Equality saturation is a technique for building optimizing compilers using e-graphs. It operates by applying a set of rewrites using e-matching until the e-graph is saturated, a timeout is reached, an e-graph size limit is reached, a fixed number of iterations is exceeded, or some other halting condition is reached. After rewriting, an optimal term is extracted from the e-graph according to some cost function, usually related to AST size or performance considerations.

==Applications==

E-graphs are used in automated theorem proving. They are a crucial part of modern SMT solvers such as Z3 and CVC4, where they are used to decide the empty theory by computing the congruence closure of a set of equalities, and e-matching is used to instantiate quantifiers. In DPLL(T)-based solvers that use conflict-driven clause learning (also known as non-chronological backtracking), e-graphs are extended to produce proof certificates. E-graphs are also used in the Simplify theorem prover of ESC/Java.

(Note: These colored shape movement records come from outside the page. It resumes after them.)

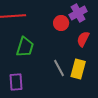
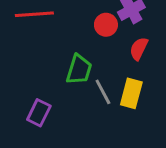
green trapezoid: (25, 47) -> (79, 70), moved
purple rectangle: (16, 82) -> (39, 113), turned 30

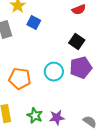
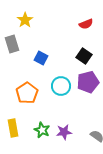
blue square: (34, 23) -> (41, 58), moved
orange pentagon: (20, 79) -> (27, 93), turned 30

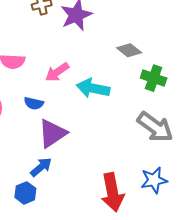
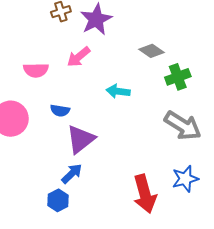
pink arrow: (57, 72) -> (79, 57), moved
green cross: (154, 78) -> (178, 77), turned -35
cyan arrow: (93, 88) -> (118, 91), size x0.7

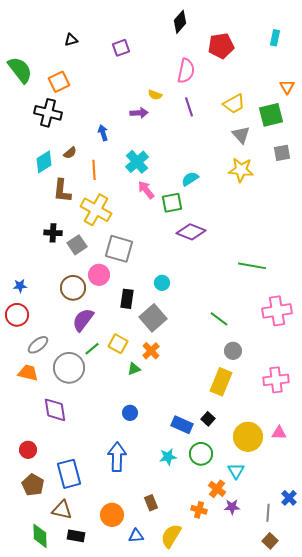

Equality saturation is used in specialized optimizing compilers, e.g. for deep learning and linear algebra. Equality saturation has also been used for translation validation applied to the LLVM toolchain.

E-graphs have been applied to several problems in program analysis, including fuzzing, abstract interpretation, and library learning.